The user at 192.168.150.10 can reach the physical router but CANNOT reach edge-2 or any virtual machines.
What routing change would resolve the issue?
A.
Enable Default Originate on edge-2 for OSPF.
B.
Configure static routes on the physical router.
C.
Enable route redistribution on edge-2 between both routing protocols.
D.
Enable Default Originate on edge-2 for BGP
Either C or D – I can’t figure out which one
https://docs.vmware.com/en/VMware-NSX-for-vSphere/6.3/com.vmware.nsx.admin.doc/GUID-2CA396D2-9712-4FC6-B0AF-5F1A0BE1CB33.html
Click Enable Default Originate to allow NSX Edge to advertise itself as a default gateway to its peers.
https://pubs.vmware.com/NSX-6/index.jsp#com.vmware.nsx.admin.doc/GUID-6DE97E5F-A147-4294-B162-08CB90B2699A.html
By default, routers share routes with other routers running the same protocol. In a multi-protocol environment, you must configure route redistribution for cross-protocol route sharing.
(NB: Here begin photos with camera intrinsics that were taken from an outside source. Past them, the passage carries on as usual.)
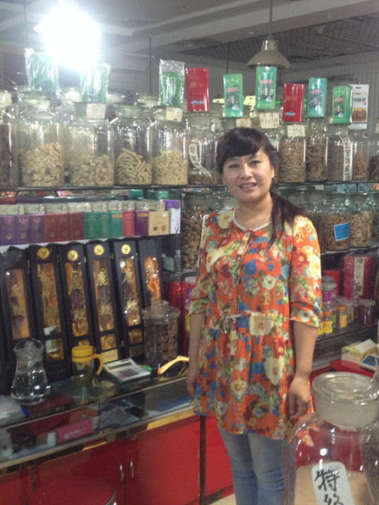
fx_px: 686
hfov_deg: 30.6
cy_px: 252
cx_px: 259
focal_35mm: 47
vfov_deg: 40.4
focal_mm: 4.28
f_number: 2.4
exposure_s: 1/20
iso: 160
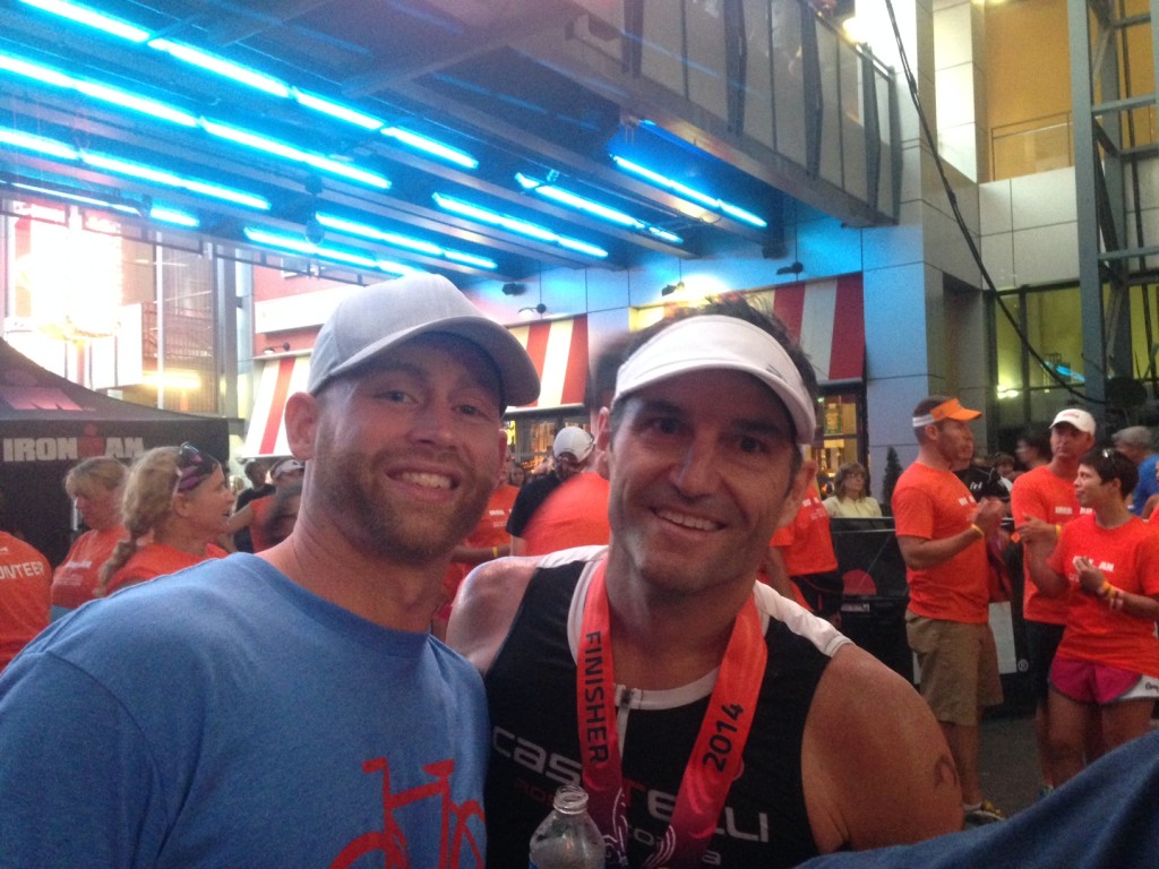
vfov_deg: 42.9
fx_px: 1105
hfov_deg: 55.4
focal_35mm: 33
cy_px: 434
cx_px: 580
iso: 500
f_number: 2.4
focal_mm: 4.12
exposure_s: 1/15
The graphic shows OSPF & BGP. My best guess is “C”
Clue is “you can’t reach edge-2”. This means ping can reach the physical router, which has a directly connected route so it forwards the packet to edge-2, edge-2 knows a lot of things for BGP and OSPF, but if it cannot reply is because it doesn’t have the route to 192.168.150.x network. This means BGP is only enabled for that link, not the rest of the links on the physical router.
If you enable route redistribution, OSPF routes will be injected at the physical router, which is good, but that won’t change the fact that edge-2 doesn’t know how to reach the 192.168.150.x network. Creating a static route on the physical router won’t fix the issue because edge-2 is the one that doesn’t know how to get there, hence default originate on edge-2 seems to be the right answer.